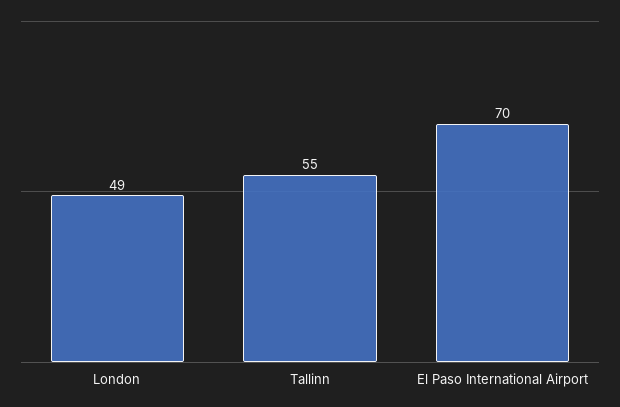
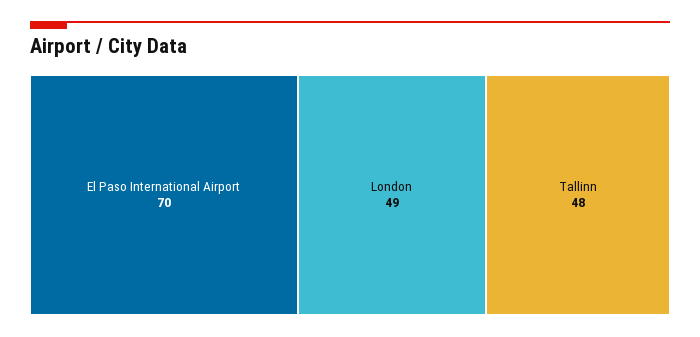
  {
    "London": 49,
-   "Tallinn": 55,
+   "Tallinn": 48,
    "El Paso International Airport": 70
  }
════════════════
Copy every record above exactly, leaving out any pictures.

  {
    "London": 49,
-   "Tallinn": 55,
+   "Tallinn": 48,
    "El Paso International Airport": 70
  }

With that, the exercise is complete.